The Railway Protection Force on Sunday detained seven Rohingya children at a railway station in Tripura along the border with Assam, Northeast Now reported.

An unidentified Railway Protection Force official of the Northeast Frontier Railway zone said a boy and six girls were detained at the Dharmanagar Railway Station in northern Tripura, around 190 km from state capital Agartala.

“The children, all under 18, would be handed over to Tripura Police today for further legal formalities,” added the official. A total of 68 Rohingya Muslims, mostly children, have been apprehended in Tripura and along the Assam-Tripura border in two weeks.

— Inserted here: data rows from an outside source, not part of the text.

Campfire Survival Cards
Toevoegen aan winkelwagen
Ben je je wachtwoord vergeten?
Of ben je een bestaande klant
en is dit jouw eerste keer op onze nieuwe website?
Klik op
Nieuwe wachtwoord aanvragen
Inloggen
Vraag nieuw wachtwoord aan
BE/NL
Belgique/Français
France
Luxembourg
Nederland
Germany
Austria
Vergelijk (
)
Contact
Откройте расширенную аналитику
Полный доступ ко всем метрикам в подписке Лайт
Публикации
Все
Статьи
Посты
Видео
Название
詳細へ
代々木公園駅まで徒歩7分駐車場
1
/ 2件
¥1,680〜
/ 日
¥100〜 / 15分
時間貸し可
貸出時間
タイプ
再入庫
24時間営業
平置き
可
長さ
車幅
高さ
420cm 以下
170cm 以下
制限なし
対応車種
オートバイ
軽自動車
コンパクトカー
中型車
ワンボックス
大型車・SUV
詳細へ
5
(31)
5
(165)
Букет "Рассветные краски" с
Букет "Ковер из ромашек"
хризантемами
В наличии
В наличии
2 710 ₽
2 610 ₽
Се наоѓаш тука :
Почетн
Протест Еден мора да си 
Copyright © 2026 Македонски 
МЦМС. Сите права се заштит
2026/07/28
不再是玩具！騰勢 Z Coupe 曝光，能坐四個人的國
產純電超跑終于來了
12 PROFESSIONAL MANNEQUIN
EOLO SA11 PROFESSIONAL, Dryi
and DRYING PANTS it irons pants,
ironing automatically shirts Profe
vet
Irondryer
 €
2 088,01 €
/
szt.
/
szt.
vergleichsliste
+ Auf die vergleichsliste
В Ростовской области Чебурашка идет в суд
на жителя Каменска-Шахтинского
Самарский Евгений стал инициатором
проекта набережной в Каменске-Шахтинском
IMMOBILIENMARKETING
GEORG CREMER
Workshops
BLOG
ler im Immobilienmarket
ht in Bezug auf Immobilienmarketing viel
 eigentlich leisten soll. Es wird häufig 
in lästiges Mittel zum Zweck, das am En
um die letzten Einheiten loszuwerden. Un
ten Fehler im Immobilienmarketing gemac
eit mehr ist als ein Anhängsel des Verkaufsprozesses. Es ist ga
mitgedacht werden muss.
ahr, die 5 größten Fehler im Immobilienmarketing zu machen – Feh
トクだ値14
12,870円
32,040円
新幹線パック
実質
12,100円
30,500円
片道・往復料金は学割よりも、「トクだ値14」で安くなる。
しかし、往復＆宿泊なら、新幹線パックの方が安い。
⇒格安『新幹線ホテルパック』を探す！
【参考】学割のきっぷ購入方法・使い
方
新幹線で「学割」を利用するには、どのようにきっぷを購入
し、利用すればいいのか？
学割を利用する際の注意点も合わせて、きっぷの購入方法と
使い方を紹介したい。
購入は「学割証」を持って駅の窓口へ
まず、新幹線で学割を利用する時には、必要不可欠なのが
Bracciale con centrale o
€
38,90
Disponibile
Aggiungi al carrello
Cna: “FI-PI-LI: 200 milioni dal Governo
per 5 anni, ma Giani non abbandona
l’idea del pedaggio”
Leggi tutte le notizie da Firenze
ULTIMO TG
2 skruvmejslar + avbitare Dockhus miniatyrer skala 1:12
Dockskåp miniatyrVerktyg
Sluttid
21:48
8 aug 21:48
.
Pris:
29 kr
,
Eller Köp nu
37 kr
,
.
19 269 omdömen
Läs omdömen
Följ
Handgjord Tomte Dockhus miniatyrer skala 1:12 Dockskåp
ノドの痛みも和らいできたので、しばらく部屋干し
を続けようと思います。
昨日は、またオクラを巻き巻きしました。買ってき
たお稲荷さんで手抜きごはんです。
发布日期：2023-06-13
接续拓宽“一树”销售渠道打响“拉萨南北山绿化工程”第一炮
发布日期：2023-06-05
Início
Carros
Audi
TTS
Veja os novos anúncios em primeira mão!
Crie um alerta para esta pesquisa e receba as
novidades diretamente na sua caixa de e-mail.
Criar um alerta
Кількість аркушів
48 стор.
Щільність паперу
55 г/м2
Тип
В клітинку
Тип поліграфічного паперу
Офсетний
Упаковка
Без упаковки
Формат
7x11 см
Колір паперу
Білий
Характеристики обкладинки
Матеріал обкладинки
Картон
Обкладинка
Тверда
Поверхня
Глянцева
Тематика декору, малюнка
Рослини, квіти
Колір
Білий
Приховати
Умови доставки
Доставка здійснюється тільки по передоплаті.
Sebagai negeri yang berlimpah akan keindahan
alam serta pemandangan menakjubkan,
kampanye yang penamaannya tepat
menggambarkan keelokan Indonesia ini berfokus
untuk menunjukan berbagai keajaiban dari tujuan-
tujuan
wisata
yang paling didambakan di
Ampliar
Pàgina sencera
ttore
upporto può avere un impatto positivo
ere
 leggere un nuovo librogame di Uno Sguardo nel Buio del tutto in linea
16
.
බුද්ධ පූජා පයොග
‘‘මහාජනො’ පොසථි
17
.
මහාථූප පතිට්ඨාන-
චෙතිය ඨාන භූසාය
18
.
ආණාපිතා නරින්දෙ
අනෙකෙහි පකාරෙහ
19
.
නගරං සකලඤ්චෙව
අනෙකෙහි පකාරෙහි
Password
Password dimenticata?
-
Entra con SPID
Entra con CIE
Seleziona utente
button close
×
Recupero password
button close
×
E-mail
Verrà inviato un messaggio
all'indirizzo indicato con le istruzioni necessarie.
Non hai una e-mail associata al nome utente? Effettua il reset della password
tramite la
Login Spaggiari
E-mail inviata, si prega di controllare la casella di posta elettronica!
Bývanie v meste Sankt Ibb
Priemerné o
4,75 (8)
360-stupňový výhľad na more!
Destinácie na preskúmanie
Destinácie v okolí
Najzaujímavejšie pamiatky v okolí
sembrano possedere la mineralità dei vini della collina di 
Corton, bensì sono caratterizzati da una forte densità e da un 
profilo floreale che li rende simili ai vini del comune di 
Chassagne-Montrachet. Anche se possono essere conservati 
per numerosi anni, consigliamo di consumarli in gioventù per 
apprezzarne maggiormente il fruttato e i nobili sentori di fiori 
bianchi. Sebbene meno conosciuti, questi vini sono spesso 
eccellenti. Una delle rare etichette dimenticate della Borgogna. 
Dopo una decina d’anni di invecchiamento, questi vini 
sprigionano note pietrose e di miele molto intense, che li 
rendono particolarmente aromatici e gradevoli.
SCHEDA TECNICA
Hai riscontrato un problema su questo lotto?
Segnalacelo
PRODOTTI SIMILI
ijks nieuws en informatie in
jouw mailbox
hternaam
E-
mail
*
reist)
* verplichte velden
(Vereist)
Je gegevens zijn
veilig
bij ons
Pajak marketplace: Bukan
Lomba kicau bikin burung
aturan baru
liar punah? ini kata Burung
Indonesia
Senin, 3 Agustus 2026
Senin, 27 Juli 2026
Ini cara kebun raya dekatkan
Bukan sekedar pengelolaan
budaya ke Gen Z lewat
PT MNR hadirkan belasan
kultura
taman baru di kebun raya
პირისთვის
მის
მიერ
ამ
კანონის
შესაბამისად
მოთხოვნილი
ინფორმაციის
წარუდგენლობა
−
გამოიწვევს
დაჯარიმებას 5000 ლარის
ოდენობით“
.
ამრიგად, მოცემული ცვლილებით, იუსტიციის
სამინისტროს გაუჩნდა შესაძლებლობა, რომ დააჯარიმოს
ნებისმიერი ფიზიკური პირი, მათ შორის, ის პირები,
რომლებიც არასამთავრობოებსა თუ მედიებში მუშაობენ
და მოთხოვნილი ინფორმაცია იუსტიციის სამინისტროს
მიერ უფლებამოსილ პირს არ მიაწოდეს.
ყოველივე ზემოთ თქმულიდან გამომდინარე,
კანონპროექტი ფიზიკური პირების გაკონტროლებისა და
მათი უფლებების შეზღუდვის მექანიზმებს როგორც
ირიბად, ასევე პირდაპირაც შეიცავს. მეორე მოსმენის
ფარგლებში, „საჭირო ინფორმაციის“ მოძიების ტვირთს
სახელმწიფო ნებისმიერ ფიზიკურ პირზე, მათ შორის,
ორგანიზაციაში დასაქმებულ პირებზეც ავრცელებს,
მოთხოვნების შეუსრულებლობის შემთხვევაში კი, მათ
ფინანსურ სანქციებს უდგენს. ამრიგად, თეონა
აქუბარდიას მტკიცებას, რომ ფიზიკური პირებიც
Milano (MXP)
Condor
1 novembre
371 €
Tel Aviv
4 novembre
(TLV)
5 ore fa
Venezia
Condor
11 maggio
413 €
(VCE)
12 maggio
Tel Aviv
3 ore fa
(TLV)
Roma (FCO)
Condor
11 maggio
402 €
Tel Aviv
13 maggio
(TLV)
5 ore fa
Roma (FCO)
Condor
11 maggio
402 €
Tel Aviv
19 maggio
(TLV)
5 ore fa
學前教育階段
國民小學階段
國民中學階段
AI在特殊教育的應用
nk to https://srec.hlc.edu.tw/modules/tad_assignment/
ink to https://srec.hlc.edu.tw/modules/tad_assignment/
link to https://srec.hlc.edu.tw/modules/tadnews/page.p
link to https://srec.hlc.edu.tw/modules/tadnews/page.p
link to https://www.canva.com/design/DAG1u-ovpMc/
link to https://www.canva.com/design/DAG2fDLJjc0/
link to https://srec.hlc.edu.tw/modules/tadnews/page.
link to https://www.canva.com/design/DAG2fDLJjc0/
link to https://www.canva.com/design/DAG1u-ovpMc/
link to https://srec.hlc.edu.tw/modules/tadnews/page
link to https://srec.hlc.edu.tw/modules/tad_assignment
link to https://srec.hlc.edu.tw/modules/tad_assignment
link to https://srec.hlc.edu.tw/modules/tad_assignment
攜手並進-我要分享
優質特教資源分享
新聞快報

The official said the children had reached Dharmanagar from Agartala by bus and were accompanied by touts. They wanted to take a train ahead to Badarpur in southern Assam.

“Sensing the presence of RPF troopers, the touts, who were accompanying the children, escaped from the spot,” said the official, adding that authorities were unable to understand the language spoken by the children. “Railway tickets up to Badarpur railway station were found on them. They might have been trafficked by middlemen.”

An unidentified police official said the children will be lodged in a juvenile home run by the Tripura government.

North Tripura Superintendent of Police Bhanupada Chakraborty said they will investigate the matter to find out how the children came to Tripura.

On January 21, the Assam Police had apprehended 30 Rohingya along the border with Assam. They are now in judicial custody in southern Assam.

A day later, a group of 31 Rohingya Muslims stranded near Tripura’s border with Bangladesh for four days were handed over to the Tripura police by the Border Security Force. The refugees, including nine women and 16 children, were sent to judicial custody for 14 days.

Five Rohingyas, who were arrested for illegally entering India and lodged in a prison in Assam, were deported to Myanmar on January 3.